(Records for the task Opens)

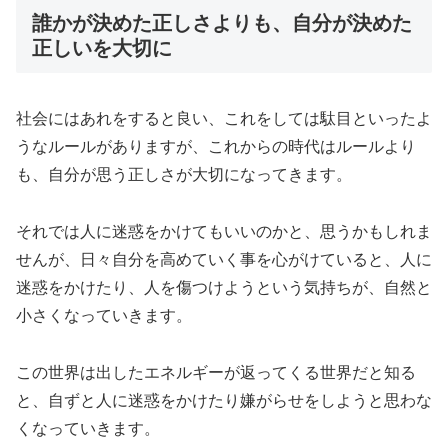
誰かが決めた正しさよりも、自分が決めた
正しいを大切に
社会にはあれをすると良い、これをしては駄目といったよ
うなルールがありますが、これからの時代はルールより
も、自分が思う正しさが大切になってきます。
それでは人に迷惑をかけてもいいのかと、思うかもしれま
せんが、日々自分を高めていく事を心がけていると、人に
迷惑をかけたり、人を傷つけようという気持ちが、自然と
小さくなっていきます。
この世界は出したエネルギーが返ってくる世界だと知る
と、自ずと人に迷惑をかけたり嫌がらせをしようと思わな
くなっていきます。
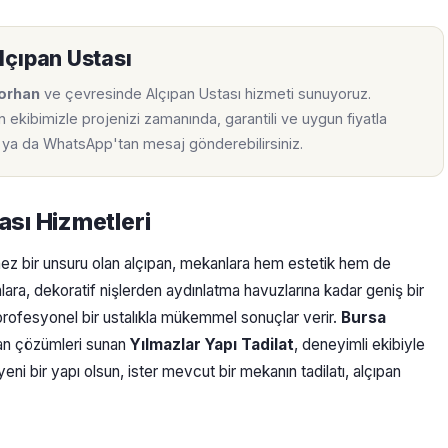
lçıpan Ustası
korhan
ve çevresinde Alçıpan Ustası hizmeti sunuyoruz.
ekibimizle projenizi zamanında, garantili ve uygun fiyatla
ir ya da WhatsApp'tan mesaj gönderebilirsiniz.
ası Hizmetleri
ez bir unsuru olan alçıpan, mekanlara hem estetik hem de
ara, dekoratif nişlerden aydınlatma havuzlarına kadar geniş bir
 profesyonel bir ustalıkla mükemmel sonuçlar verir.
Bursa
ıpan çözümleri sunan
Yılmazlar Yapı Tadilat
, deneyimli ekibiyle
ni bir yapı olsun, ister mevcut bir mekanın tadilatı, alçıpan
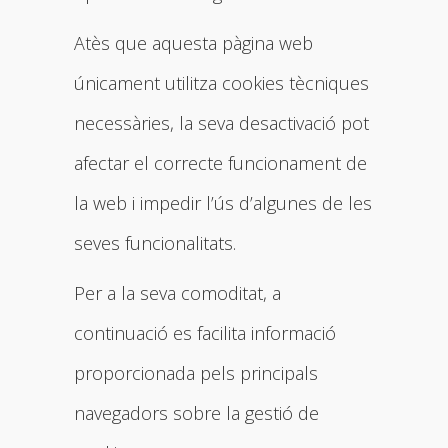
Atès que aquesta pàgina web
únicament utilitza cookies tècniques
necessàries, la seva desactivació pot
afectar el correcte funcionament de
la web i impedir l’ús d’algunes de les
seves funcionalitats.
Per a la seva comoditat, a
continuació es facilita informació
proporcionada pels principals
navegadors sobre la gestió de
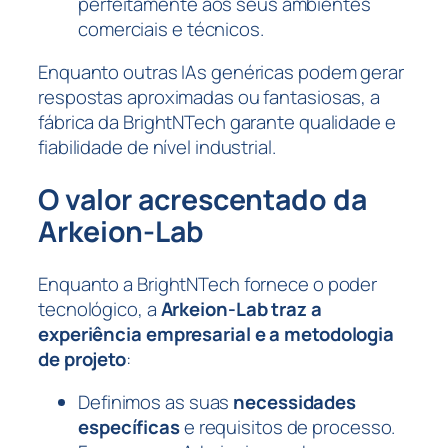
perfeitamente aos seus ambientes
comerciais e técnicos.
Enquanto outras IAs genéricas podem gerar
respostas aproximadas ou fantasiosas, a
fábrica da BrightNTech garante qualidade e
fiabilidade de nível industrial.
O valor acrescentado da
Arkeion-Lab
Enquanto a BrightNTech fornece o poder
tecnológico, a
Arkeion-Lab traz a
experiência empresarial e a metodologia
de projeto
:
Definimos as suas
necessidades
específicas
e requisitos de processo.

(Records for the task Closes)
(Records for the task Opens)

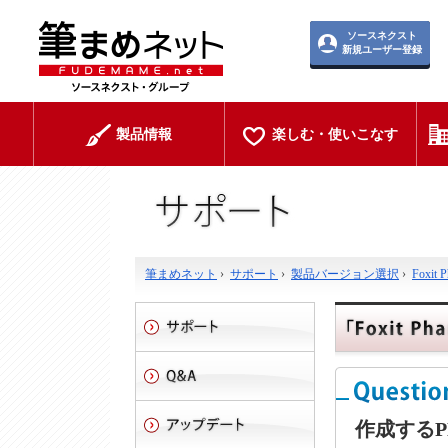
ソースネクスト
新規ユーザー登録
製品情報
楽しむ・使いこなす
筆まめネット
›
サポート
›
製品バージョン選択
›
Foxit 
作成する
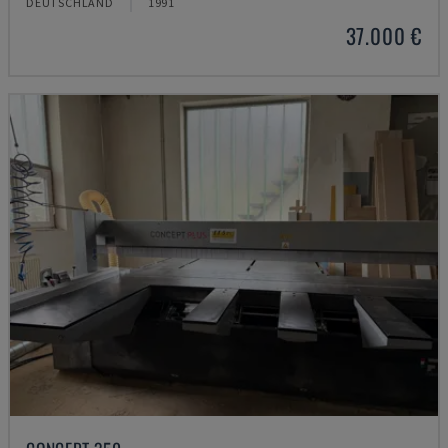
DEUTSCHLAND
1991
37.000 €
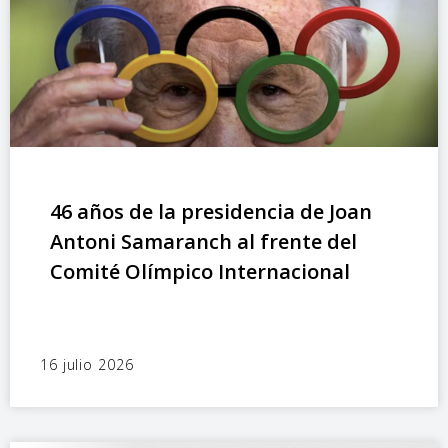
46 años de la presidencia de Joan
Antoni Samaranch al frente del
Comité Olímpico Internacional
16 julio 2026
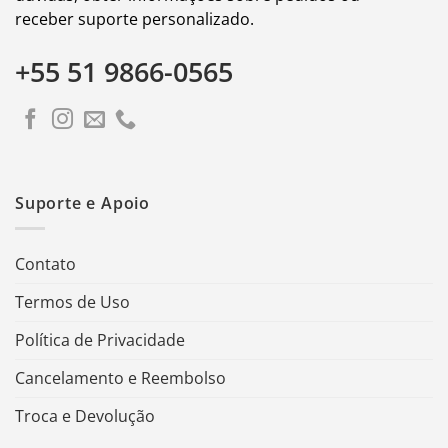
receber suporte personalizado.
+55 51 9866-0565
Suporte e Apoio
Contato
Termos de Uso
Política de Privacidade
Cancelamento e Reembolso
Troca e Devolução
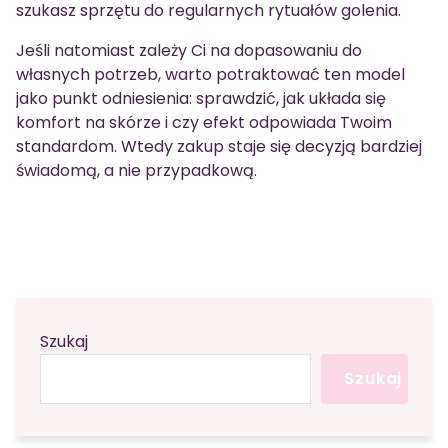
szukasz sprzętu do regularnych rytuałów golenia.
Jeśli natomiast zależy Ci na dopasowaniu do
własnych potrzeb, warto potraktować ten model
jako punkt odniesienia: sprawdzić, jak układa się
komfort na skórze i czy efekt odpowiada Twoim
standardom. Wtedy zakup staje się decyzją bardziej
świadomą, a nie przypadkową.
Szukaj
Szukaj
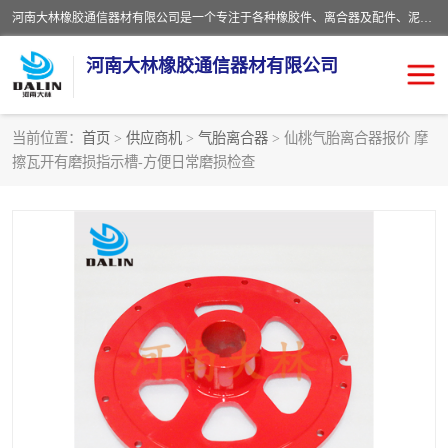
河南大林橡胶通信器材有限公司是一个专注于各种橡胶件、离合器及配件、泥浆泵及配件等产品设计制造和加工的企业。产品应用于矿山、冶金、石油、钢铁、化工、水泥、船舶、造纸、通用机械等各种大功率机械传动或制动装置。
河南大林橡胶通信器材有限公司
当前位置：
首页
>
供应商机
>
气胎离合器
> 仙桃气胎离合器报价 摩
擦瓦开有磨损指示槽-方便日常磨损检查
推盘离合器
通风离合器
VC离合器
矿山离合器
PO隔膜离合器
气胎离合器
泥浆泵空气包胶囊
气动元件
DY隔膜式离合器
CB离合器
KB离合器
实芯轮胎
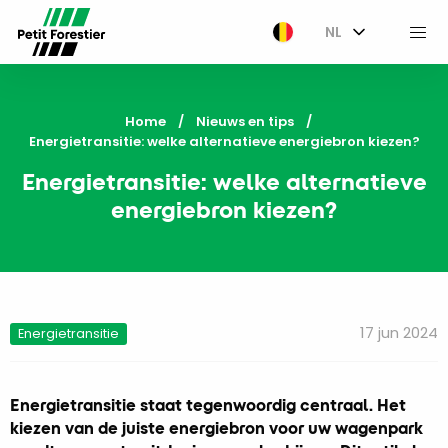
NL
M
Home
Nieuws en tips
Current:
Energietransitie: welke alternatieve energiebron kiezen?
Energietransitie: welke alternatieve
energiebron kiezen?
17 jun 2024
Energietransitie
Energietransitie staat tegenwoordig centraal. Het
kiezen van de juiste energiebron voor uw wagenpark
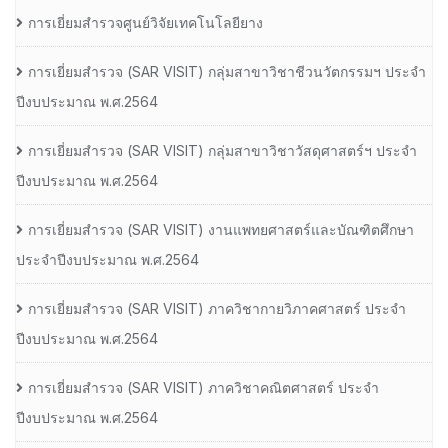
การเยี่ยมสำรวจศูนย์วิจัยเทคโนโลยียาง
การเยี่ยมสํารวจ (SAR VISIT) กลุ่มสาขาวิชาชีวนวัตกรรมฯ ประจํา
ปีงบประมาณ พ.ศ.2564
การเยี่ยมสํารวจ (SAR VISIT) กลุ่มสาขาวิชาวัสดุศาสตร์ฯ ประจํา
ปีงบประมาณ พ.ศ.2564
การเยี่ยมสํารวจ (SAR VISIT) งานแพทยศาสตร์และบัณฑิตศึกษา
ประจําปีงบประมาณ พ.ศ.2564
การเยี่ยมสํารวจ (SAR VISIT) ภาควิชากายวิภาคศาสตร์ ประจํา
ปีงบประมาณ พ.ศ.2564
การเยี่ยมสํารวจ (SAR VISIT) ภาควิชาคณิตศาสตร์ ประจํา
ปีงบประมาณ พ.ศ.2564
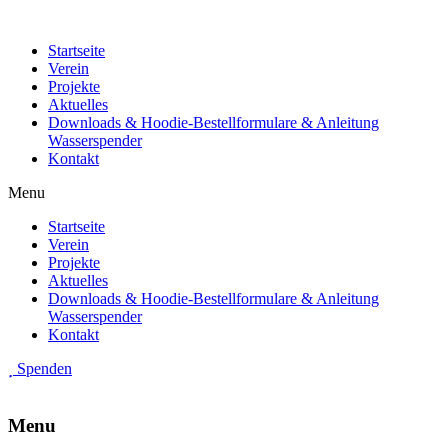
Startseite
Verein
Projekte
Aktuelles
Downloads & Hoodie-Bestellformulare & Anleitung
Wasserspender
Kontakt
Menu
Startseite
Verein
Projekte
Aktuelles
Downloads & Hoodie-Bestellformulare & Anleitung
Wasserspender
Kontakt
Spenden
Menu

(Records for the task Closes)

_Exercise_
Which lines run from the one holding "fiabilidade de nível industrial." through the one holding "e requisitos de processo." in the records above? Repeat them exactly, both included, and nothing more.

_Output for this exercise_
fiabilidade de nível industrial.
O valor acrescentado da
Arkeion-Lab
Enquanto a BrightNTech fornece o poder
tecnológico, a
Arkeion-Lab traz a
experiência empresarial e a metodologia
de projeto
:
Definimos as suas
necessidades
específicas
e requisitos de processo.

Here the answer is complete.